Diritti

Welfare, gli assistenti sociali ai governatori: “Crescono le disuguaglianze”

Il presidente del Consiglio nazionale degli assistenti sociali, Silvana Mordeglia, chiede "un nuovo modello di welfare per abbattere steccati e superare l’asimmetria tra Servizio sanitario e Servizio sociale regionale"

“Il rischio è che aumentino ancora di più le diseguaglianze, perché la differenziazione tra le diverse politiche di welfare consolida le diversità tra i territori”, scrive in una lettera aperta il presidente del Consiglio nazionale degli assistenti sociali, Silvana Mordeglia. La lettera è indirizzata ai neo-eletti governatori regionali alle elezioni del 31 maggio scorso. “E’ urgente un segno di discontinuità rispetto al passato, un nuovo modello di welfare in grado di abbattere steccati, così come superare l’asimmetria tra Servizio sanitario regionale e Servizio sociale regionale”.

“Serve – aggiunge – una azione comune volta a richiamare Governo e Parlamento alle rispettive responsabilità”. “Si amplia e si consolida in modo drammatico – scrive il presidente degli assistenti sociali ai presidenti di Campania, Liguria, Marche, Puglia, Toscana, Umbria e Veneto – l’area della vecchia e della nuova povertà. Crolla la coesione sociale. La continua erosione della spesa pubblica rende tutto più difficile. Manca una visione d’insieme con obiettivi comuni tra i diversi attori che in esso operano”.

Sul tema dell’assistenza e delle politiche sociali, le competenze sono infatti di pertinenza delle amministrazioni locali e non dello stato centrale, che tra l’altro ha sostanzialmente azzerato il finanziamento nazionale alle politiche sociali territoriali. “Il ruolo dei presidenti di Regione”, dice Mordeglia, “può essere decisivo: da almeno cinque anni quello dello Stato si è drasticamente ridotto e, di conseguenza, cresce il ruolo delle politiche regionali”.
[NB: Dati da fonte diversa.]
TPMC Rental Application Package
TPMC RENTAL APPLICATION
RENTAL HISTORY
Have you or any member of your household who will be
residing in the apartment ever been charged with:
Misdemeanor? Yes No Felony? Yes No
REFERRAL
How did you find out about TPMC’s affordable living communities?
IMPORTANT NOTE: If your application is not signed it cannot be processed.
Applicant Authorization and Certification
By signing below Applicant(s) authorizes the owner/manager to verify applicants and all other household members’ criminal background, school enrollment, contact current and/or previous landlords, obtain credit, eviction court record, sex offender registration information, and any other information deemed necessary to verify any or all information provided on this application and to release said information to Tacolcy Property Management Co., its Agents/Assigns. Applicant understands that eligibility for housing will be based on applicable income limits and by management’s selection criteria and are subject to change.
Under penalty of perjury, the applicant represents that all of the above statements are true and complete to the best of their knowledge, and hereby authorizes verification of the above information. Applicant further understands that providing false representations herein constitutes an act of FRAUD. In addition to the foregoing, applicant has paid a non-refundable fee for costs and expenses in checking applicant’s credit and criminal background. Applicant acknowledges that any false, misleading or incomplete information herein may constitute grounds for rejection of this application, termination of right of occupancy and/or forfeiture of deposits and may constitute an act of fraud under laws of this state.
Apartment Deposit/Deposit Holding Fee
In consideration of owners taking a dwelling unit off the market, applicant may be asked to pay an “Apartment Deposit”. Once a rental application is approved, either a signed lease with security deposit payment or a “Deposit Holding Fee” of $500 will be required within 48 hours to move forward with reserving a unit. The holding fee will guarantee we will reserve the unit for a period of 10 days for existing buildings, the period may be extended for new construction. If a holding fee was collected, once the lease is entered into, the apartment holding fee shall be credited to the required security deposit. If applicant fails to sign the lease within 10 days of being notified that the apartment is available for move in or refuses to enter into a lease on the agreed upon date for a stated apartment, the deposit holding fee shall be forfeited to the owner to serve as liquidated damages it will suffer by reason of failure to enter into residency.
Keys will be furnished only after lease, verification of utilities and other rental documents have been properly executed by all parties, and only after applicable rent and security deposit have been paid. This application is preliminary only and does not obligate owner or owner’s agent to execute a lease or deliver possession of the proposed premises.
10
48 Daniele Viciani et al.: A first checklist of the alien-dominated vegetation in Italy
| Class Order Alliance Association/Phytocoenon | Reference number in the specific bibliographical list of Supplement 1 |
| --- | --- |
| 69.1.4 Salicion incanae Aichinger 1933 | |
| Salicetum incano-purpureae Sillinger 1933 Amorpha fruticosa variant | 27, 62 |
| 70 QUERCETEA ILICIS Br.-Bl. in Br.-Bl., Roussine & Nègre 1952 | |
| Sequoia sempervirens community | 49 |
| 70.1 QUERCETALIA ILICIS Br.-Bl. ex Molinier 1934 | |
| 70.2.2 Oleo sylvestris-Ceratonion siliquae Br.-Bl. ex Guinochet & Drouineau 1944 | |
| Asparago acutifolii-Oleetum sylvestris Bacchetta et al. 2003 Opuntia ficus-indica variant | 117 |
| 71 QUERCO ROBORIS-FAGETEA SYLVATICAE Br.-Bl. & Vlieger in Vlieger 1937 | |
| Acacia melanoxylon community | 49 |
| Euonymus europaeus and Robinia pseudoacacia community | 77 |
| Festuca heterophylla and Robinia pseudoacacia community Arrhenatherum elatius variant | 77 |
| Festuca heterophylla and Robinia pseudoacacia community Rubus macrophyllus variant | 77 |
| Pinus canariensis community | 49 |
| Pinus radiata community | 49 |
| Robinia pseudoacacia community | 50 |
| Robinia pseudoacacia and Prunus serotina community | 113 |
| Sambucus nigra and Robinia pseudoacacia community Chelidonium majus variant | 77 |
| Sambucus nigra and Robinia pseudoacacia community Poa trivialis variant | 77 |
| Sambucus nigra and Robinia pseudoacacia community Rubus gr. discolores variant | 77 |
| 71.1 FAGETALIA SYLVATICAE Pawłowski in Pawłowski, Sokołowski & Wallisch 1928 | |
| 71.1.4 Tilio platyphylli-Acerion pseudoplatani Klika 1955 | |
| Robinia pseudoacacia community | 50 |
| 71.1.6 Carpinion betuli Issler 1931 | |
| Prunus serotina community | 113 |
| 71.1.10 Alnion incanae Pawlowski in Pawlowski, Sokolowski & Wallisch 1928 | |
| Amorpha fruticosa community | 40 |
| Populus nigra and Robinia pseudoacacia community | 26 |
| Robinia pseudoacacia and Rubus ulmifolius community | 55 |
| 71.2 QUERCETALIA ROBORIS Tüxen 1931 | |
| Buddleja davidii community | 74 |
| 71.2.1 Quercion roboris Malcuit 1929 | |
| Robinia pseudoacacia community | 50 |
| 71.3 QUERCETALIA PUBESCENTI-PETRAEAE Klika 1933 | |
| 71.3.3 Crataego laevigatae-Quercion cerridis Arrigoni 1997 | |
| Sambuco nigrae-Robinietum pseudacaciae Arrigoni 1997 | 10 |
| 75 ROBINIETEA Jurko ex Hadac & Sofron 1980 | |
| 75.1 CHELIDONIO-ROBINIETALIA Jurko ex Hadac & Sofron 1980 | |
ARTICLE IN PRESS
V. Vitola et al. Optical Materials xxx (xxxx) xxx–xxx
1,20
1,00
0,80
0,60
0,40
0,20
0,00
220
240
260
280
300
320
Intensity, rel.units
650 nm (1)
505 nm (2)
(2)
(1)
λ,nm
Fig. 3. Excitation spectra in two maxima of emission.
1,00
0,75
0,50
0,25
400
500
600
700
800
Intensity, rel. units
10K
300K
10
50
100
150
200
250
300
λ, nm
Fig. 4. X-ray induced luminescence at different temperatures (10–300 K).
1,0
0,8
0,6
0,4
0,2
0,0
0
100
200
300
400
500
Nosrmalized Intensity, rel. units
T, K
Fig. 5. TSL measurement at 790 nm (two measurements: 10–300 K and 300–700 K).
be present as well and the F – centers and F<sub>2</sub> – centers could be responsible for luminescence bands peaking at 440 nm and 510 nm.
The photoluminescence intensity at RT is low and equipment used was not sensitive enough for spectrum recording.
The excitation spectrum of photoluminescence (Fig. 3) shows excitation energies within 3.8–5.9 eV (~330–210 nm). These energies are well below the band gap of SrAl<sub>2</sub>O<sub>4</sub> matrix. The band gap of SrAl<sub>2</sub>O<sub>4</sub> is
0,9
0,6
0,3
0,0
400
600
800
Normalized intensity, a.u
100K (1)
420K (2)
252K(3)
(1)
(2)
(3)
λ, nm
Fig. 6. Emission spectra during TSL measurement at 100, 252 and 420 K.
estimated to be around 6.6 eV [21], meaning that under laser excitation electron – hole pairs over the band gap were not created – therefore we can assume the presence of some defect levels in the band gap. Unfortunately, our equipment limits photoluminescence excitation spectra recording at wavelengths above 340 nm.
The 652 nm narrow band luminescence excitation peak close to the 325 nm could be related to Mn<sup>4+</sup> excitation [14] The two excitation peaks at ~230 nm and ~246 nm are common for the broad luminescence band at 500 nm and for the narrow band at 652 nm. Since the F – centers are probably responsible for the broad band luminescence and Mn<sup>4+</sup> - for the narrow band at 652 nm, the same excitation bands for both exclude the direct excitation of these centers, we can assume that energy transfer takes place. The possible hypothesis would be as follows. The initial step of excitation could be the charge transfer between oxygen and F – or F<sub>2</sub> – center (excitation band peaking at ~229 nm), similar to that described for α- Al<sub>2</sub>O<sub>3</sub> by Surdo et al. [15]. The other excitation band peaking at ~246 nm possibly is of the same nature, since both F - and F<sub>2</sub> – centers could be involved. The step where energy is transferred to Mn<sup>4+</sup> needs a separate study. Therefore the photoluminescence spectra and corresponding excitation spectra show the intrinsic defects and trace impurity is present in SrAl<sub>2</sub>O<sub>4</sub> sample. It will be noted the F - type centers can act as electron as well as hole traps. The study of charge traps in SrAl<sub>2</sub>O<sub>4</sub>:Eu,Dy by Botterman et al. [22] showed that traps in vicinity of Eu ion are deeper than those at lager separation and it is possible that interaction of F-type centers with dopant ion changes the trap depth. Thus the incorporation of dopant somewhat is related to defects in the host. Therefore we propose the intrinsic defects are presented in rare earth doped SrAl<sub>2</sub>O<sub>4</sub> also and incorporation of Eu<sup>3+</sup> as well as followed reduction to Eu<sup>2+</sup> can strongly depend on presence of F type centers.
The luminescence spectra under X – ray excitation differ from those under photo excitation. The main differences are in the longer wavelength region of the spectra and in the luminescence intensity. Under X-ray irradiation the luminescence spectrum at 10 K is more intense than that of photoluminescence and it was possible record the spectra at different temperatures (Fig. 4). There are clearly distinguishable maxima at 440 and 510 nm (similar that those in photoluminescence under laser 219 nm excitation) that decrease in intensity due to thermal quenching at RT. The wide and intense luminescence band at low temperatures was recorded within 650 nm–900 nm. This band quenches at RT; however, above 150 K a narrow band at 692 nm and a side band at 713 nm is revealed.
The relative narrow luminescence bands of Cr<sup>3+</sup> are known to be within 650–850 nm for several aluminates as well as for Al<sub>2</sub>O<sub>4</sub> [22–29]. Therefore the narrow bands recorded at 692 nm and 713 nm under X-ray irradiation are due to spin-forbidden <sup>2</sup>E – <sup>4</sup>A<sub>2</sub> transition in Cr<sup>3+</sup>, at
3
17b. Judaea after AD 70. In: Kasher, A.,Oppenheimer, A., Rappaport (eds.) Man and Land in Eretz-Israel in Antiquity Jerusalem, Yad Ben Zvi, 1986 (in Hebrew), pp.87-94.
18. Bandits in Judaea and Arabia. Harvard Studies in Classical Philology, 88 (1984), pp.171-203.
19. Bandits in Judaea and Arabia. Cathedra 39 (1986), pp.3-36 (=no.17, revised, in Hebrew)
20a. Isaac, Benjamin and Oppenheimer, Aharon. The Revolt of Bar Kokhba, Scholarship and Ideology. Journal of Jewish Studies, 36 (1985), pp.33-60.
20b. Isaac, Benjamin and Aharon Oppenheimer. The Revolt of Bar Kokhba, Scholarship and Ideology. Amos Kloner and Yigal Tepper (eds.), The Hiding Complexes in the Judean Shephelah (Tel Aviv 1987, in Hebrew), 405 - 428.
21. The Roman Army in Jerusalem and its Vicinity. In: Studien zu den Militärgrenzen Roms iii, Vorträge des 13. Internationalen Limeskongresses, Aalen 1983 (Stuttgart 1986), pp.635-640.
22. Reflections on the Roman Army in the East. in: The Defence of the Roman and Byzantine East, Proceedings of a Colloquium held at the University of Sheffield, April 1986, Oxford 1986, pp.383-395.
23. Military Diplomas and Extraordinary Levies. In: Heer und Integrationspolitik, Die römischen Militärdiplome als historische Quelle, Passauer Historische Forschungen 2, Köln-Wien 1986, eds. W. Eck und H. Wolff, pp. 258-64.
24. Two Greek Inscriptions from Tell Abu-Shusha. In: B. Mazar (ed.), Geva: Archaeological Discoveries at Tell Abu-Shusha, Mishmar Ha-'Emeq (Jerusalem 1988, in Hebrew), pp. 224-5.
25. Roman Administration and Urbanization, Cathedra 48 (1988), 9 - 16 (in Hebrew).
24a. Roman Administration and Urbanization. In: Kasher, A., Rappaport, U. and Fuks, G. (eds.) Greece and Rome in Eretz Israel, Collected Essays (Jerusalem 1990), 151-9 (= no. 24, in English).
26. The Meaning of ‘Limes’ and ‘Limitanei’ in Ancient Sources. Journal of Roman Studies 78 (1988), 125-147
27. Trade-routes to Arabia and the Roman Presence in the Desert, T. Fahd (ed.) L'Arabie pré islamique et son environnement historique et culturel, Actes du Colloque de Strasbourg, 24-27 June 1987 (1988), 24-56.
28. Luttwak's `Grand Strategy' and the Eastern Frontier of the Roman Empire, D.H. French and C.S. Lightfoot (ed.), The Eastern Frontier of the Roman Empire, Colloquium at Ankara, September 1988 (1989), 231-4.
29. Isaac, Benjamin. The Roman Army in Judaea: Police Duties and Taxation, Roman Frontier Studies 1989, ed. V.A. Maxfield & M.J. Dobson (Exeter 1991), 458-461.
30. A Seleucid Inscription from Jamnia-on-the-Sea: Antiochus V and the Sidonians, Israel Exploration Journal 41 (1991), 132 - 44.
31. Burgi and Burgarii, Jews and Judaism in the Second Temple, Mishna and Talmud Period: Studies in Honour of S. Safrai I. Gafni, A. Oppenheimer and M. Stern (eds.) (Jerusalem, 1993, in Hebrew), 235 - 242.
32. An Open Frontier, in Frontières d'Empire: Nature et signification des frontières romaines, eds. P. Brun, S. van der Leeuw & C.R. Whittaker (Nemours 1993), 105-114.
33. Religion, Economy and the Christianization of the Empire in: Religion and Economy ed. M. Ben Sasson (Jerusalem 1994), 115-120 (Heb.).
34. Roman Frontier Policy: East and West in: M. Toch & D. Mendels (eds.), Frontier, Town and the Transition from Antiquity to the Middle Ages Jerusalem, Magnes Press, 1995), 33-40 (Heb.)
“Il vostro ruolo di governatori – si legge ancora nella lettera aperta – impone una forte e decisa assunzione di responsabilità: chi – come noi assistenti sociali – vive ogni giorno, sul campo, accanto alle persone deboli e fragili cercando di far trovare in loro stesse le risorse per riprendere in mano la loro vita, non può non augurarsi un sostanziale cambio di rotta. Non gattopardesco, però – tutto cambi perché niente cambi – ma realistico, verificabile e realizzato a misura dei bisogni effettivi delle persone e coerente con le risorse disponibili”.